__Task__:
Lines before the one containing "点、信頼性スコア 96 点達成 |" are left out; that line and all after it, through the end of the records, must be transcribed exactly.

[Start of section]

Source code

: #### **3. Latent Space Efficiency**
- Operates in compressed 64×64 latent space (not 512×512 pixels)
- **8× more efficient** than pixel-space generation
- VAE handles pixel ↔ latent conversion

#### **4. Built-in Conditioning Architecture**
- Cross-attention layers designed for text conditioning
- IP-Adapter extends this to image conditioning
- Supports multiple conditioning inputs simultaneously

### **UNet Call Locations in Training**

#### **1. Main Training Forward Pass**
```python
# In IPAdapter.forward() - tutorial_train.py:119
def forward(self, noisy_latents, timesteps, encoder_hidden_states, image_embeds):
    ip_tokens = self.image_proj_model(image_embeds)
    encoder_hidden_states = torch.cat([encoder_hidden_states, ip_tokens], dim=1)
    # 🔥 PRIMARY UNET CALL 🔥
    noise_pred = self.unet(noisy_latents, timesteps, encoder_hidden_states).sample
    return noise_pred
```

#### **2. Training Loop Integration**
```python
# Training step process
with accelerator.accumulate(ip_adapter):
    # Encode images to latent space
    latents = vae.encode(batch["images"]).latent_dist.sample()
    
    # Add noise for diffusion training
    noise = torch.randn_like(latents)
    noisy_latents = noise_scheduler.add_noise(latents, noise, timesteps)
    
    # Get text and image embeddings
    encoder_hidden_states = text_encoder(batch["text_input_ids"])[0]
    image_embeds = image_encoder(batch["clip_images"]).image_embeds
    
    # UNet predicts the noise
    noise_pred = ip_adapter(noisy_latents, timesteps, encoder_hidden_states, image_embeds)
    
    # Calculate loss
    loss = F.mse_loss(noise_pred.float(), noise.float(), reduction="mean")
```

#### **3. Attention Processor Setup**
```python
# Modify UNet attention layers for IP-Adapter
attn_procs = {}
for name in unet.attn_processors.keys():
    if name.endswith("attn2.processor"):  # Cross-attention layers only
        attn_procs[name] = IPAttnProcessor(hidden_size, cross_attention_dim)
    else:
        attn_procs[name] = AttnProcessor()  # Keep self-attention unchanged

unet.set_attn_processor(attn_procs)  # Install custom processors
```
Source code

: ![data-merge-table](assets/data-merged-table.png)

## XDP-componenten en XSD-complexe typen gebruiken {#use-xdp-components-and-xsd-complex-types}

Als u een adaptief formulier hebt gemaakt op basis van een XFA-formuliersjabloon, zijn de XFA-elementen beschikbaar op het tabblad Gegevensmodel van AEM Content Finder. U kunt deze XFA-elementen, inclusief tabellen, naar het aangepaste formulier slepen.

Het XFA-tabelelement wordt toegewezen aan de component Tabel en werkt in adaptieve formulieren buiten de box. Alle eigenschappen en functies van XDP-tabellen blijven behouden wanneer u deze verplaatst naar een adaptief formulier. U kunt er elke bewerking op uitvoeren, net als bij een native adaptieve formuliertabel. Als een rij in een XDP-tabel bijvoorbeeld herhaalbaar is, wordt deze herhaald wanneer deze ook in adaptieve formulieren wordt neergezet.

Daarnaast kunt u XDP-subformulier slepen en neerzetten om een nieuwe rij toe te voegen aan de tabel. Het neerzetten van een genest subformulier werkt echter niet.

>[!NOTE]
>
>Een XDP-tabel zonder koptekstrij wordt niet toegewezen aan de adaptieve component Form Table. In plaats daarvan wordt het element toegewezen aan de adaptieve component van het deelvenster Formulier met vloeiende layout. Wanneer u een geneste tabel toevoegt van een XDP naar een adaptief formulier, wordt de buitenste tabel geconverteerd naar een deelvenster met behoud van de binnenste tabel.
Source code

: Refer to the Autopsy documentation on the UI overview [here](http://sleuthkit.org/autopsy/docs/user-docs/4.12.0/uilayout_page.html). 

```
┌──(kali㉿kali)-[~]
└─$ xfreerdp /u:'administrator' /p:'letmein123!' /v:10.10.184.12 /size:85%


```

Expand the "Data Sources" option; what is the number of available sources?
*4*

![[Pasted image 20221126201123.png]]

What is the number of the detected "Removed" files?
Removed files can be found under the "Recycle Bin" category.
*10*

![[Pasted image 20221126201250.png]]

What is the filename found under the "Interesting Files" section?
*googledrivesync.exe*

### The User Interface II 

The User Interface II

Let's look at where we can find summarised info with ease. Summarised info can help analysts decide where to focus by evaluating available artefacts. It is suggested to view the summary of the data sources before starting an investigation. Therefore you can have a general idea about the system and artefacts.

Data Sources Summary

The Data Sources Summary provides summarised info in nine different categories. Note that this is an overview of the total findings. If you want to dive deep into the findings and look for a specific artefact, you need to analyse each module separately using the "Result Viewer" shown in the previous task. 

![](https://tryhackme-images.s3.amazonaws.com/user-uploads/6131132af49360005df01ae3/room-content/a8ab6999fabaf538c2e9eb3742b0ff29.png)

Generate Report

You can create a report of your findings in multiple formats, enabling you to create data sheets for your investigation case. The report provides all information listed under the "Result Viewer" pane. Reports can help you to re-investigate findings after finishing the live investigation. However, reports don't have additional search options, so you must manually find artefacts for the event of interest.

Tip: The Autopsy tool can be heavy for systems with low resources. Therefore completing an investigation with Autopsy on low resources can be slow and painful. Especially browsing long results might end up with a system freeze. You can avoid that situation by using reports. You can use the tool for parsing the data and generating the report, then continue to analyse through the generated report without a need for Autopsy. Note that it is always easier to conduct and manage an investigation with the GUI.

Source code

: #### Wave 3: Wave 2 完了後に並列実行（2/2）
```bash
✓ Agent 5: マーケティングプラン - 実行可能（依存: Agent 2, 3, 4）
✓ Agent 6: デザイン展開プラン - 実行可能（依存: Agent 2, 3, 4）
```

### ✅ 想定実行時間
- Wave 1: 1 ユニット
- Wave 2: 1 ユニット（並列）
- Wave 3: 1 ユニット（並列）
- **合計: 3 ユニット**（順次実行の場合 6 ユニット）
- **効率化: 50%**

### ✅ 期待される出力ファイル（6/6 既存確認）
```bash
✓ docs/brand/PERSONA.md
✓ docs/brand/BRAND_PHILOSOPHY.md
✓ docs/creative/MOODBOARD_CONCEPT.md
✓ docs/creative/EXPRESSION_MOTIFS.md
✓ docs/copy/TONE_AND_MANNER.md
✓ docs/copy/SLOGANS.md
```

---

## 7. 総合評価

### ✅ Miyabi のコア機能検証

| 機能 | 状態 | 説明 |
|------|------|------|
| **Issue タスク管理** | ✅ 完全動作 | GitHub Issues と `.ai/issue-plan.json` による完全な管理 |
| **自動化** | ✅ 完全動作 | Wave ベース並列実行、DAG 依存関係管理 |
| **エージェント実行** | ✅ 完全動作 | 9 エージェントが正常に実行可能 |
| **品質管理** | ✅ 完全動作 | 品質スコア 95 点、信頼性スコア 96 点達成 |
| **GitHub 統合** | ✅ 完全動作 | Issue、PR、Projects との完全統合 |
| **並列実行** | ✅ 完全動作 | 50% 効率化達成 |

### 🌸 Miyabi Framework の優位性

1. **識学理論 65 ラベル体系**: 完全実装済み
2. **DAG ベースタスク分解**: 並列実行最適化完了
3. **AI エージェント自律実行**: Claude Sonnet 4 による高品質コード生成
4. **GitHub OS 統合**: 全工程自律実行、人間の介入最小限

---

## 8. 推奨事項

[End of section]

__Task output__:
| **品質管理** | ✅ 完全動作 | 品質スコア 95 点、信頼性スコア 96 点達成 |
| **GitHub 統合** | ✅ 完全動作 | Issue、PR、Projects との完全統合 |
| **並列実行** | ✅ 完全動作 | 50% 効率化達成 |

### 🌸 Miyabi Framework の優位性

1. **識学理論 65 ラベル体系**: 完全実装済み
2. **DAG ベースタスク分解**: 並列実行最適化完了
3. **AI エージェント自律実行**: Claude Sonnet 4 による高品質コード生成
4. **GitHub OS 統合**: 全工程自律実行、人間の介入最小限

---

## 8. 推奨事項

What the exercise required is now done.